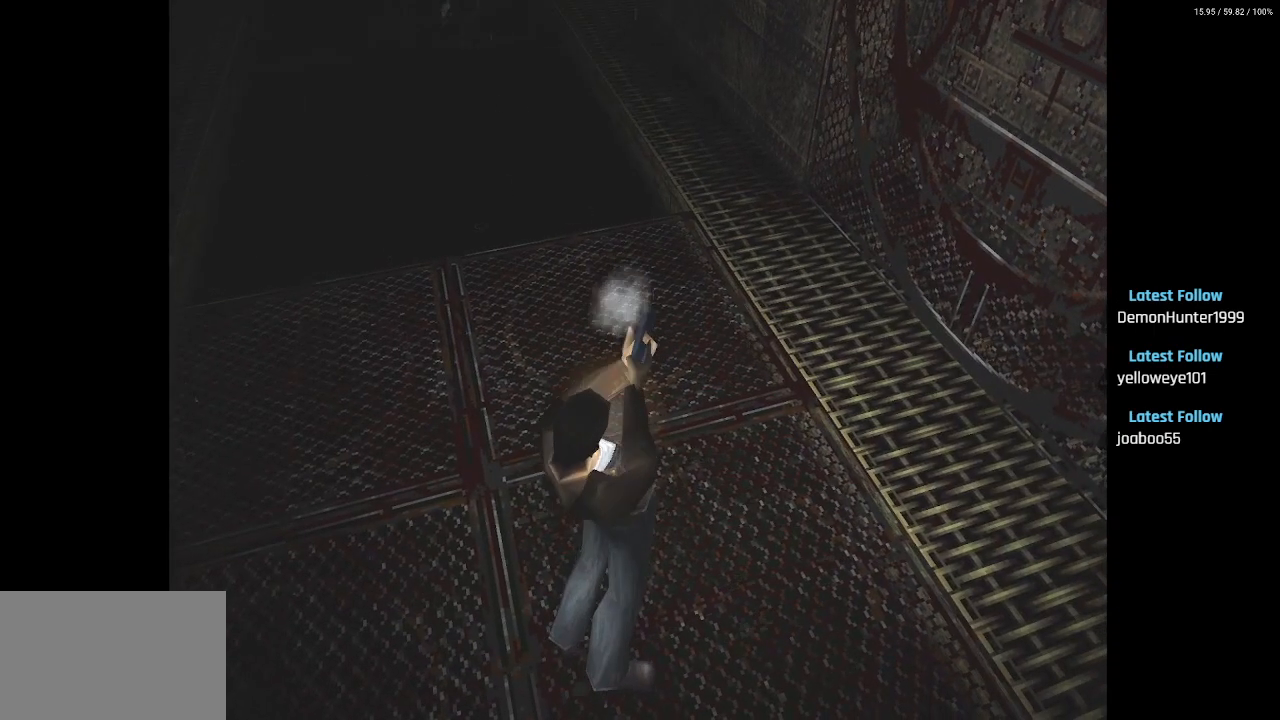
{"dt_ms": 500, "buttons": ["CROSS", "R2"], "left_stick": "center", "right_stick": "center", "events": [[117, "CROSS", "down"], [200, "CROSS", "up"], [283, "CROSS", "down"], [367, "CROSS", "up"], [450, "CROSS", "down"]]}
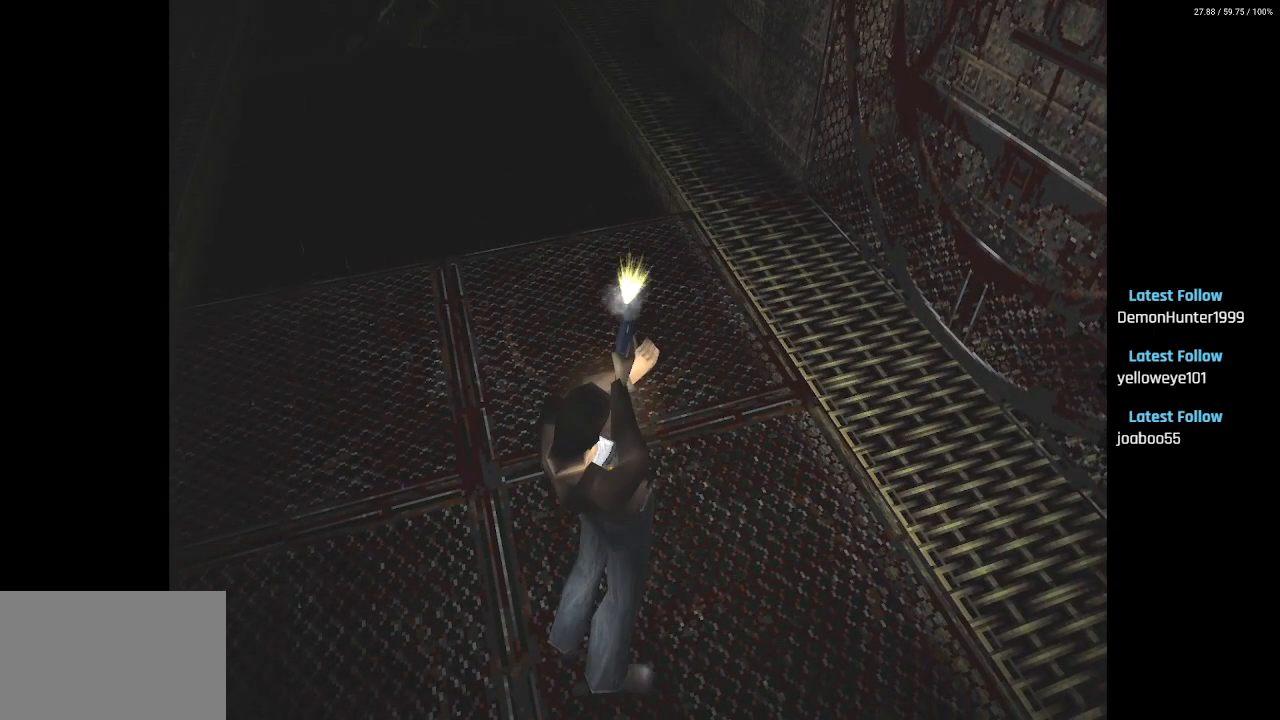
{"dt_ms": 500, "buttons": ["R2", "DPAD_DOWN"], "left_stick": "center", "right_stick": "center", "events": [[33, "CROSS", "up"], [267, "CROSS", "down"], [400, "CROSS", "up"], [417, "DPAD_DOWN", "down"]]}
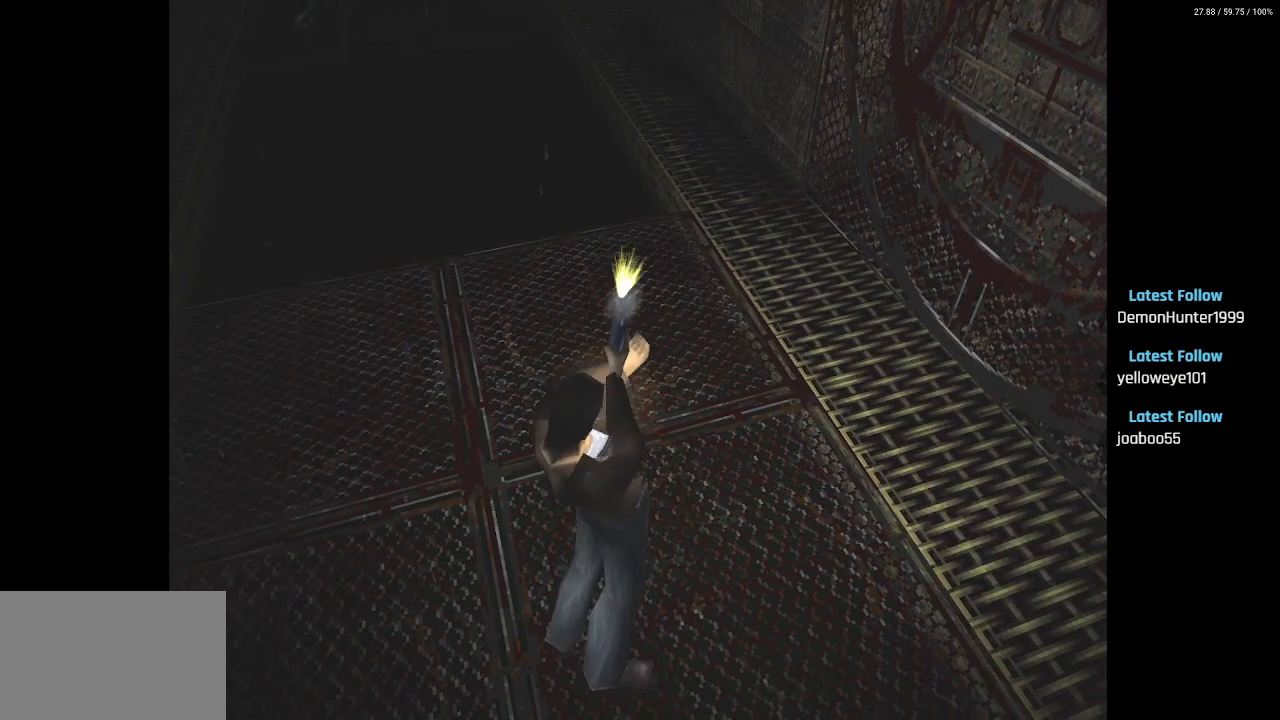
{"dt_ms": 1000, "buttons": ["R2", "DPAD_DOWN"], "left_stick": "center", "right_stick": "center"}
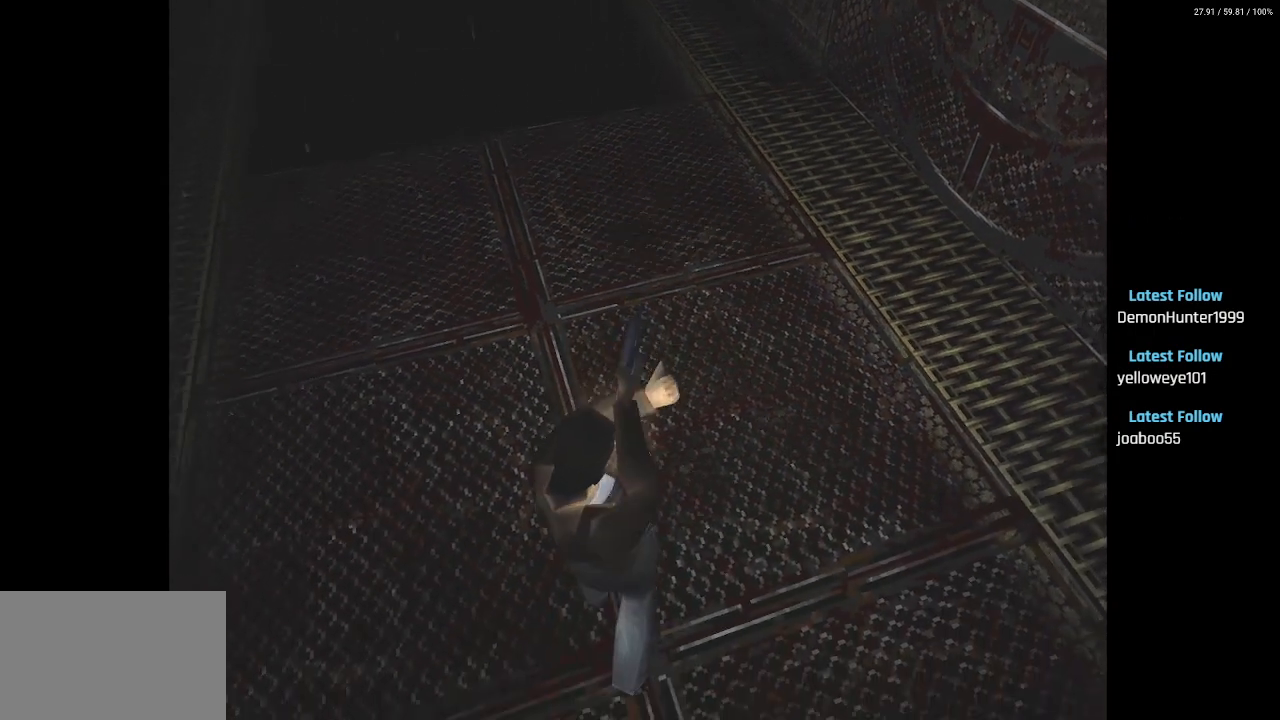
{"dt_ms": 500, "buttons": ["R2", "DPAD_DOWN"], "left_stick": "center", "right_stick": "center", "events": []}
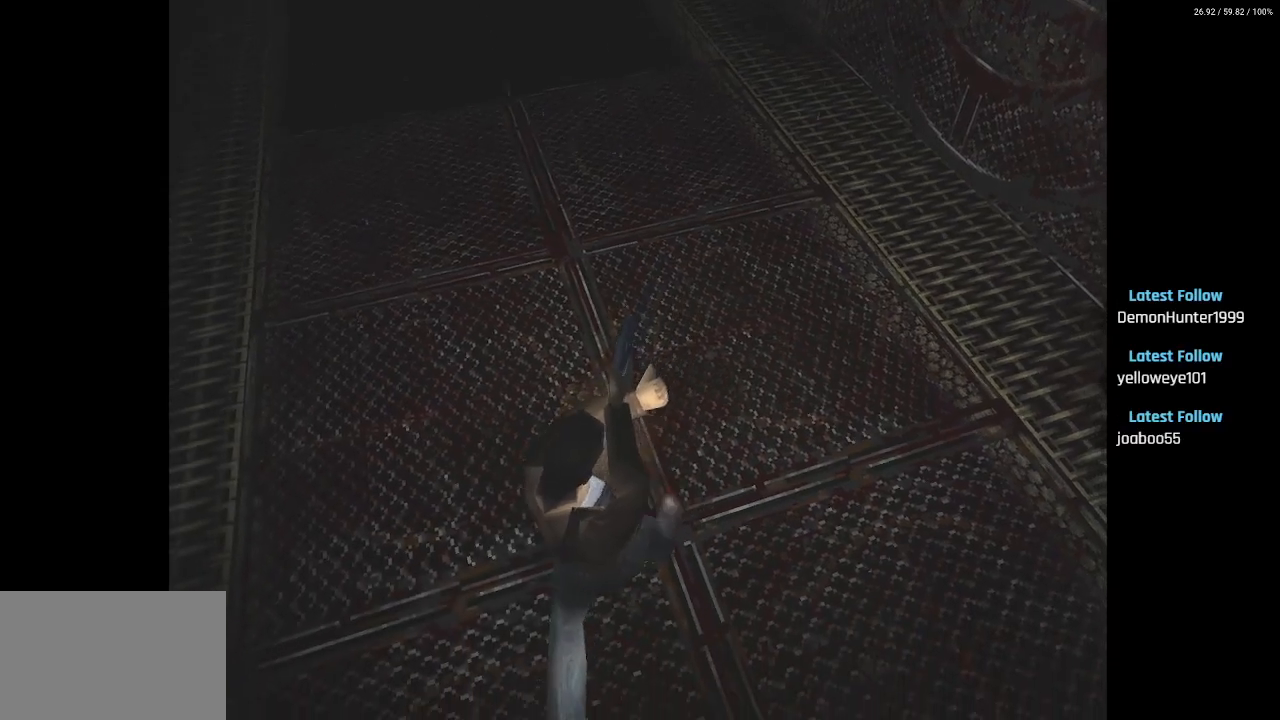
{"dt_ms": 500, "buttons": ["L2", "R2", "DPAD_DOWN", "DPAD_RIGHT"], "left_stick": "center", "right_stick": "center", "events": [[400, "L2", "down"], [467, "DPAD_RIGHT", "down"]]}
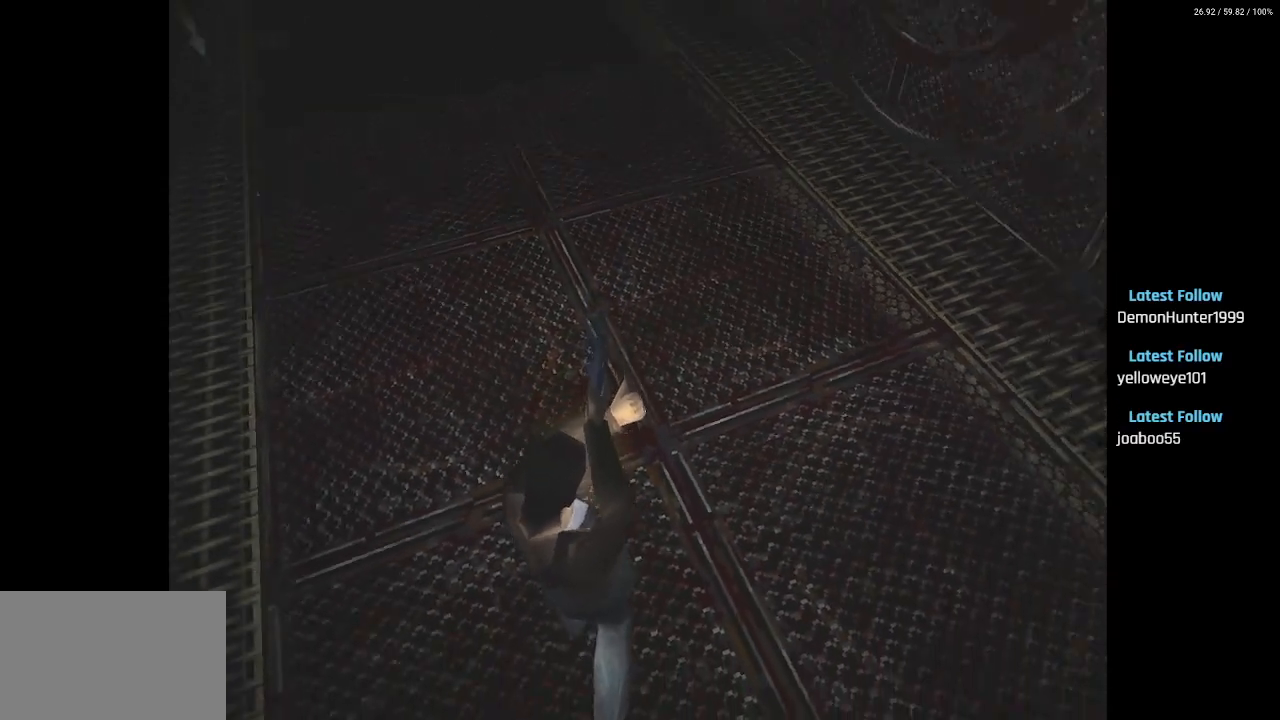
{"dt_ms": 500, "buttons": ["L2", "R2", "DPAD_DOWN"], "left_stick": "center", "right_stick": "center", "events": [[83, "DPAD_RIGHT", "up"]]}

┄┄┄┄┄┄┄┄┄┄

> [Assigned task]: Please repeat each record exactly and keep every picture out of the copy.

> [Output for this task]:
{"dt_ms": 500, "buttons": ["CROSS", "R2"], "left_stick": "center", "right_stick": "center", "events": [[117, "CROSS", "down"], [200, "CROSS", "up"], [283, "CROSS", "down"], [367, "CROSS", "up"], [450, "CROSS", "down"]]}
{"dt_ms": 500, "buttons": ["R2", "DPAD_DOWN"], "left_stick": "center", "right_stick": "center", "events": [[33, "CROSS", "up"], [267, "CROSS", "down"], [400, "CROSS", "up"], [417, "DPAD_DOWN", "down"]]}
{"dt_ms": 1000, "buttons": ["R2", "DPAD_DOWN"], "left_stick": "center", "right_stick": "center"}
{"dt_ms": 500, "buttons": ["R2", "DPAD_DOWN"], "left_stick": "center", "right_stick": "center", "events": []}
{"dt_ms": 500, "buttons": ["L2", "R2", "DPAD_DOWN", "DPAD_RIGHT"], "left_stick": "center", "right_stick": "center", "events": [[400, "L2", "down"], [467, "DPAD_RIGHT", "down"]]}
{"dt_ms": 500, "buttons": ["L2", "R2", "DPAD_DOWN"], "left_stick": "center", "right_stick": "center", "events": [[83, "DPAD_RIGHT", "up"]]}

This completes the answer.